Il mio corpo, la mia scelta?
All’inizio di marzo la Francia ha votato per inserire nella sua Costituzione il diritto all’aborto, sia pure nella forma indiretta della garanzia della libertà della donna di interrompere la gravidanza. Di questa modifica costituzionale non c’era bisogno, non solo perché in Francia era già possibile abortire, ma per un motivo più profondo. Le costituzioni democratiche, infatti, si basano sul principio della difesa dell’innocente e sul riconoscimento più esteso possibile della dignità dell’esistere di ogni essere umano – questo il motivo, per cui, anche nel nostro ordinamento, l’aborto non dovrebbe mai essere inteso come un diritto, restando invece un illecito che viene depenalizzato a certe precise condizioni.
Il mio corpo, la mia scelta. Ora, questa ingiustificata e ingiustificabile trasformazione in senso tanatologico della Costituzione francese è stata salutata da una folla che si è riversata orgogliosa e festante davanti a una Tour Eiffel magnificamente illuminata nel buio della notte con la scritta #MoncorpsMonchoix. Ed è proprio su questo slogan – “il mio corpo, la mia scelta” – che vale la pena proporre qualche riflessione.
L’incomprensione di fondo. L’idea che il corpo ci appartenga e che le scelte siano una nostra proprietà privata è, infatti, ormai un sentire comune che pare non poter incontrare nessuna obiezione. Eppure, in questa comprensione, ormai così scontata da diventare uno slogan quasi pubblicitario, perfetto per essere speso nella temporalità senza-pensieri dei social network, si annida un’incomprensione di fondo della nostra esperienza destinata ad avvelenarla. Per capirlo, basta partire dal linguaggio.
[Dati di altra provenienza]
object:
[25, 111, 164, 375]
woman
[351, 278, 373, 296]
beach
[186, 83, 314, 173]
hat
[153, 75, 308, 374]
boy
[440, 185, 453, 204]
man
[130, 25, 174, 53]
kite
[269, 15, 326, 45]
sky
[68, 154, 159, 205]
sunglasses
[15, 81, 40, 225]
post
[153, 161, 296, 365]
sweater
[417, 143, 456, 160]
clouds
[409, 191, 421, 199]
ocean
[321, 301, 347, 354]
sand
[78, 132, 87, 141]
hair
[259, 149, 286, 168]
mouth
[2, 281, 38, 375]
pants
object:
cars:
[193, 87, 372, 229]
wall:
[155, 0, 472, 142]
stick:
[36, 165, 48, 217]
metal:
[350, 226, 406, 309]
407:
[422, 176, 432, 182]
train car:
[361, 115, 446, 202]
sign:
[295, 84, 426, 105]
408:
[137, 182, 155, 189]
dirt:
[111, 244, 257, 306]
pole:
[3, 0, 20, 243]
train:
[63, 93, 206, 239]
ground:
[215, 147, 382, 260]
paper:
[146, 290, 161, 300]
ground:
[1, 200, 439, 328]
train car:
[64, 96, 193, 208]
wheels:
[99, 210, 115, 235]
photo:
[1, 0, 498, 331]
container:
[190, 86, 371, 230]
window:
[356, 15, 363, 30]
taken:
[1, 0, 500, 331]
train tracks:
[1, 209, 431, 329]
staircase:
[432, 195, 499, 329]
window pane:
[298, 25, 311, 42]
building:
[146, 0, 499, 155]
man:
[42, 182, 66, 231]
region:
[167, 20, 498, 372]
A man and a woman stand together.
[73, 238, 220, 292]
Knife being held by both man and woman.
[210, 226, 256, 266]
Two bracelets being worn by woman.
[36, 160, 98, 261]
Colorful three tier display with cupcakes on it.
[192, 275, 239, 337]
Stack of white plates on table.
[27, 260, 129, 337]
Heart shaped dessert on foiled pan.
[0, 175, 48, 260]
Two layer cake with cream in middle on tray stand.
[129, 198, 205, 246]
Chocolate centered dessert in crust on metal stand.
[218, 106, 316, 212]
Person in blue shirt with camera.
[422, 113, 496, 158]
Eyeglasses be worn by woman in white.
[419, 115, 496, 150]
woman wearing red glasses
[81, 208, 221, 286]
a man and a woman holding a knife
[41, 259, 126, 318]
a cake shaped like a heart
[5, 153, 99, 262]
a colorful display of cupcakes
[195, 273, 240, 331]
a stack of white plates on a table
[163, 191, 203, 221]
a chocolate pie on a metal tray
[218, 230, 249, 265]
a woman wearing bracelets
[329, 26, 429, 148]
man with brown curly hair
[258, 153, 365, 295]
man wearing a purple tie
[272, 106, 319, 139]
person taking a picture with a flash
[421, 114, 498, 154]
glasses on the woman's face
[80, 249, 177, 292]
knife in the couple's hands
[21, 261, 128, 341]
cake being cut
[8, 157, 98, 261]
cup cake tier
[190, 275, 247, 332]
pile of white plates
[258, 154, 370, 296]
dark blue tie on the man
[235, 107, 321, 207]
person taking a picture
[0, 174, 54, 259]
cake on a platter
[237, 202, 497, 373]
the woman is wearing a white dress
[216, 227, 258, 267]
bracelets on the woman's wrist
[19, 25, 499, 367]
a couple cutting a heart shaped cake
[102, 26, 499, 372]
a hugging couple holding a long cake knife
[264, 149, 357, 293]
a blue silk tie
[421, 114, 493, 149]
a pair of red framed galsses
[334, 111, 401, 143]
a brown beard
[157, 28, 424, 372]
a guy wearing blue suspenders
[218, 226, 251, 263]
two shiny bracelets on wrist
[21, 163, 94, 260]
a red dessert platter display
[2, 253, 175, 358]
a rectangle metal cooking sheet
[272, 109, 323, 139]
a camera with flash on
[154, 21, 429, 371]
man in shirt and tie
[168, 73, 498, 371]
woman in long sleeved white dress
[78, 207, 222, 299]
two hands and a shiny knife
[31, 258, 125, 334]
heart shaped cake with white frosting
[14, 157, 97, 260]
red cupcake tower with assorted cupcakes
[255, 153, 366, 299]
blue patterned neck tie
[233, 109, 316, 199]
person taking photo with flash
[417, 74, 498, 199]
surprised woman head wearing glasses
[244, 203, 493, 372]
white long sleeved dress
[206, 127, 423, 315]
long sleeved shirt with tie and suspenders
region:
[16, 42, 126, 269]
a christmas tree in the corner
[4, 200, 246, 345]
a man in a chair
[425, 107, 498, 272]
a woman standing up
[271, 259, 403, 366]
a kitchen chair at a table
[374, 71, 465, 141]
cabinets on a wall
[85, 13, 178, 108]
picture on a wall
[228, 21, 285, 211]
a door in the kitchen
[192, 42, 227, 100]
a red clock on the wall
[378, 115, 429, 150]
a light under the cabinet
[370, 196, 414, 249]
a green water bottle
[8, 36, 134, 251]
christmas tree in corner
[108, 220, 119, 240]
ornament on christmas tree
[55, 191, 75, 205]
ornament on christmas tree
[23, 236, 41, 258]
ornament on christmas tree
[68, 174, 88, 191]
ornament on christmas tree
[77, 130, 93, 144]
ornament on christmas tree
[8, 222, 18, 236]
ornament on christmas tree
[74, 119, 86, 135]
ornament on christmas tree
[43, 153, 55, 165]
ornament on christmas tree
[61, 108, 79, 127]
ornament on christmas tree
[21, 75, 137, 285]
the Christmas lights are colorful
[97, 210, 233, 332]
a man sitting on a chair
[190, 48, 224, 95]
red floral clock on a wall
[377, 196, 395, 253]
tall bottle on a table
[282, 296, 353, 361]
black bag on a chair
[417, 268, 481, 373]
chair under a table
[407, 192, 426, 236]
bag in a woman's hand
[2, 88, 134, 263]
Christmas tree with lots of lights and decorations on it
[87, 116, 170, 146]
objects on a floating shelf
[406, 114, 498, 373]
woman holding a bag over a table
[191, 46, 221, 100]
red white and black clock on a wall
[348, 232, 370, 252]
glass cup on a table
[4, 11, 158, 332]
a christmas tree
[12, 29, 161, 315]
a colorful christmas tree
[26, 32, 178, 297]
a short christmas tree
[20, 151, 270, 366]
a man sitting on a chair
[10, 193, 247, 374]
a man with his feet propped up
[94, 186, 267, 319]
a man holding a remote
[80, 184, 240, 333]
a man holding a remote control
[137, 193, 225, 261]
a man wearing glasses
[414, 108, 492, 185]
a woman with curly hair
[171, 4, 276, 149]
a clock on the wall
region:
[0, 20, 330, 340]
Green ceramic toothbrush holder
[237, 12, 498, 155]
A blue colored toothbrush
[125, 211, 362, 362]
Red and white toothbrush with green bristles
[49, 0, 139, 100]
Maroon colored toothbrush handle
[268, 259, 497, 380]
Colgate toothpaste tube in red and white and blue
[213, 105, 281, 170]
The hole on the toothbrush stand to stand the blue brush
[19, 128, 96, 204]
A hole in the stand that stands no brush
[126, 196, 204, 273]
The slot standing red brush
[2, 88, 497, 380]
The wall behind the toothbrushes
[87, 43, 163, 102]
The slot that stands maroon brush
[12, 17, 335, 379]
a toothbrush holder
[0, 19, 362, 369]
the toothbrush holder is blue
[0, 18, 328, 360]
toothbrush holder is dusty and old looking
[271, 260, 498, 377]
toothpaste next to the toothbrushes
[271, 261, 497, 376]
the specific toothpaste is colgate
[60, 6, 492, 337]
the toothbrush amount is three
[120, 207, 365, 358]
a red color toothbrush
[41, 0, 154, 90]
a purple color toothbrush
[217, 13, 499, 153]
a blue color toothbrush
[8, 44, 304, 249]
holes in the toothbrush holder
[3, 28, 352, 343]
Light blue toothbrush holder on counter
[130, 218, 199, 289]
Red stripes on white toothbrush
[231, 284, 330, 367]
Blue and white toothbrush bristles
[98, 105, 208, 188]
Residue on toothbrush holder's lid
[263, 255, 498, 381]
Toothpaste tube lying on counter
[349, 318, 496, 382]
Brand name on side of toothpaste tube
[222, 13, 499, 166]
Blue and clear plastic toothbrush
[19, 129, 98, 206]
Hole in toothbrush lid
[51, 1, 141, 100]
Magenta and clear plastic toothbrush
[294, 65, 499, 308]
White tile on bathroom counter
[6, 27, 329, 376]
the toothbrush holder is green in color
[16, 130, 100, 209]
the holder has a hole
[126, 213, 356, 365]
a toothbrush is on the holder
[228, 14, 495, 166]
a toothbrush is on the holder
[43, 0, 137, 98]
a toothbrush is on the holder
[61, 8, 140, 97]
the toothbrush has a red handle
Noi usiamo, infatti, abitualmente frasi come “la mia casa”, “la mia macchina”, “la mia fidanzata”, “il mio amico”.
L’Apostolo Tommaso – che aveva affermato di non poter credere nella risurrezione di Gesù sino a quando non avesse messo le mani nel suo costato – quando finalmente si trova davanti il Risorto, si precipita d’un fiato a dire uno dei riconoscimenti più potenti di tutto il Vangelo: “Mio Signore e mio Dio”, e questo, circostanza interessante dal punto di vista psicologico, senza aver nemmeno toccato di fatto quelle ferite.
In tutti i casi che abbiamo visto, comunque, compare sempre questa strana forma possessiva “mio/a”; nondimeno, per quanto essa resti sempre identica sul piano formale, di fatto si riferisce a realtà tra loro molto diverse.
Riconoscere il legame. E il punto è proprio questo, perché un figlio, una persona amata, il corpo, Dio stesso, non sono “miei” nello stesso senso di un bene che possiamo comprare, pagare in una sola volta oppure a rate, vendere o donare. In tutti questi casi dire “mio” non è indicare una proprietà, ma riconoscere un legame, nella forma di una relazione intrisa di sostanzialità, in cui la gratitudine continuamente alimenta e sostiene la responsabilità ed è da essa continuamente sostenuta e alimentata. Sono esperienze possibili che hanno a che fare con quella bellezza e fioritura della vita umana che viene di fatto annullata se ad affermarsi – al punto da divenire scontata come uno slogan che nessuno si sente di mettere in discussione – è una logica proprietaria che finisce inevitabilmente per annullare la libertà dell’altro, figli inclusi.
Le nostre scelte. Ma anche le “nostre” scelte non sono solo nostre: infatti, impattano sulla vita degli altri, la cambiano, a volte arricchendola, a volte rovinandola. Certo, siamo noi gli autori delle nostre scelte, ma non lo siamo della storia cui esse danno avvio, che viene consegnata alla pluralità degli agenti. Di tutto questo, però, sembra essersi dimenticato un mondo che considera non solo il corpo e lo scegliere come una proprietà, ma anche i figli, di cui si può disporre alla stregua di un prodotto di consumo, nel senso più esteso del termine.